══ Passage shown
Memorandum submitted by the Minister for
Housing and Planning, Office of the Deputy Prime Minister
CLIMATE CHANGE AND WATER SECURITY
1. The Office of the Deputy Prime Minister
(ODPM) works across government to ensure that Departments collectively
deliver thriving, inclusive, sustainable communities, achieving
better quality of life for all.
2. This memorandum outlines Government planning
policies and ongoing actions relevant to this inquiry, including
research, which aim to assist the work in creating sustainable
communities to take full account of the likely implications of
climate change. The potential impact of climate change on flood
risks and the availability of water supply for development are
addressed through strategic spatial planning at the national and
regional scale and through local authority development plans and
decisions on individual planning applications.
3. The Government's planning policies take
account of climate change and aim to ensure that those involved
in regional and local planning do so also. Planning policy guidance
notes (PPGs) clearly establish climate change as a material planning
consideration in the preparation of regional strategies and development
4. PPG 11 Regional planning, published
in October 2000, advises that Regional Planning Bodies (RPBs)
"should consider their regions' vulnerability to climate
change using the most recent climate change scenarios available
from the draft UK climate impacts programme." In particular,
spatial strategies "should take account of the need to avoid
new development in areas that increase vulnerability and consider
possible adaptation options for vulnerable areas."
5. The consultation draft of the new Planning
Policy Statement (PPS) 11 Regional spatial strategies, issued
in October 2003, advises that regional spatial strategies "should
also inform and take account of other strategies and programmes
that have a bearing on land-use activities . . . [including] strategies
to adapt to the effects of climate change."
════
**Activity list:**
• A. Rewrite the memorandum between "3. The Government's" and "Planning Bodies (RPBs)", inclusive, substituting "global warming" for "climate change".
• B. Extend the memorandum on climate change and water security by writing the text that would come after its final sentence.
The listing that comes next is separate material with no connection to the memorandum.
══ Supplied information
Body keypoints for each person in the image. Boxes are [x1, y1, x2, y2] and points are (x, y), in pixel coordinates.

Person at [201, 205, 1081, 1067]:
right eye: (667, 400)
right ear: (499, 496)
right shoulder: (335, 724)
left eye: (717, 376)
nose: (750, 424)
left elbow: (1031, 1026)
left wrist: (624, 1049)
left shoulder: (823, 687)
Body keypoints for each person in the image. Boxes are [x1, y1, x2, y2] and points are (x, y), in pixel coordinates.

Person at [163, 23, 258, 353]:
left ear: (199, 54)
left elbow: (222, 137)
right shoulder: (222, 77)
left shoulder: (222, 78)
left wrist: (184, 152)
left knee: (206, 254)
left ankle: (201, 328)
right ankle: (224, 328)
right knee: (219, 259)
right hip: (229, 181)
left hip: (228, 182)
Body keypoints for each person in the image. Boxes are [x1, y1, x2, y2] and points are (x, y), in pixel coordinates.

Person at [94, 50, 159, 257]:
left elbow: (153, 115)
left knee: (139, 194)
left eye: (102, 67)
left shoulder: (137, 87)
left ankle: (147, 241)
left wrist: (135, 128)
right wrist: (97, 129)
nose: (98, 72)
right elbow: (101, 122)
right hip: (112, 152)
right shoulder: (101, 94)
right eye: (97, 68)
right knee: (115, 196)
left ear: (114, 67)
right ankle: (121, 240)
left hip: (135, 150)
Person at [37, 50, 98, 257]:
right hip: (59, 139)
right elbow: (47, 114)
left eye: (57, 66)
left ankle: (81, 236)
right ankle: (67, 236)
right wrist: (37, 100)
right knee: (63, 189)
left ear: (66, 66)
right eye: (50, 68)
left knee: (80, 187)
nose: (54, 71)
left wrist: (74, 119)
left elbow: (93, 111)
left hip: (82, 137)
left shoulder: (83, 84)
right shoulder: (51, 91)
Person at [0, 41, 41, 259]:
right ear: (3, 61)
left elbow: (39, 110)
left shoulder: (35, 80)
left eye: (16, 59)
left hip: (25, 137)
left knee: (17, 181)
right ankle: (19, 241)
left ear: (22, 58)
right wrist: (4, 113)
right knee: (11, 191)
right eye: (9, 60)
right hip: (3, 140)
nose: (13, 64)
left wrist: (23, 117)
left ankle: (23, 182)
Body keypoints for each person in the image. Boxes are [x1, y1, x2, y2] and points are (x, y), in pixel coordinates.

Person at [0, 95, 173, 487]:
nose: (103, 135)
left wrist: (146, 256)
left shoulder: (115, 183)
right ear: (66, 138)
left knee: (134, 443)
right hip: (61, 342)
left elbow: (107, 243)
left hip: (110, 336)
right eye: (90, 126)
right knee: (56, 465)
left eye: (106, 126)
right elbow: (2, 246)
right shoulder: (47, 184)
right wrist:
════
**Replies:**
• A.
3. The Government's planning policies take
account of global warming and aim to ensure that those involved
in regional and local planning do so also. Planning policy guidance
notes (PPGs) clearly establish global warming as a material planning
consideration in the preparation of regional strategies and development
4. PPG 11 Regional planning, published
in October 2000, advises that Regional Planning Bodies (RPBs)

• B.
6. PPG 12 Development plans, published
in December 1999, also advises that development plans should take
environmental considerations, including global climate change,
comprehensively and consistently into account.
7. The consultation draft of the new PPS
1 Creating sustainable communities, issued in March 2004,
includes among the specific objectives for sustainable development
and sustainable communities "the need to address, on the
basis of sound science, the causes and impacts of climate change".
8. In 2000, the then Department for Environment,
Transport and the Regions (DETR) commissioned research to examine
the extent to which climate change was being taken into account
in both national and local land-use planning. The results are
to be published shortly in the form of good practice guidanceThe
planning response to climate change: advice on better practice.
This will provide planning professionals with an overview
of current thinking and the state of knowledge on the planning
response to climate change. It recognises that both the science
of climate change and planning practice in response to it are
still developing but reflects the real urgency to put in place
regional and local planning policies on adaptation to climate
change and to strengthen policies that will mitigate and reduce
greenhouse gas emissions.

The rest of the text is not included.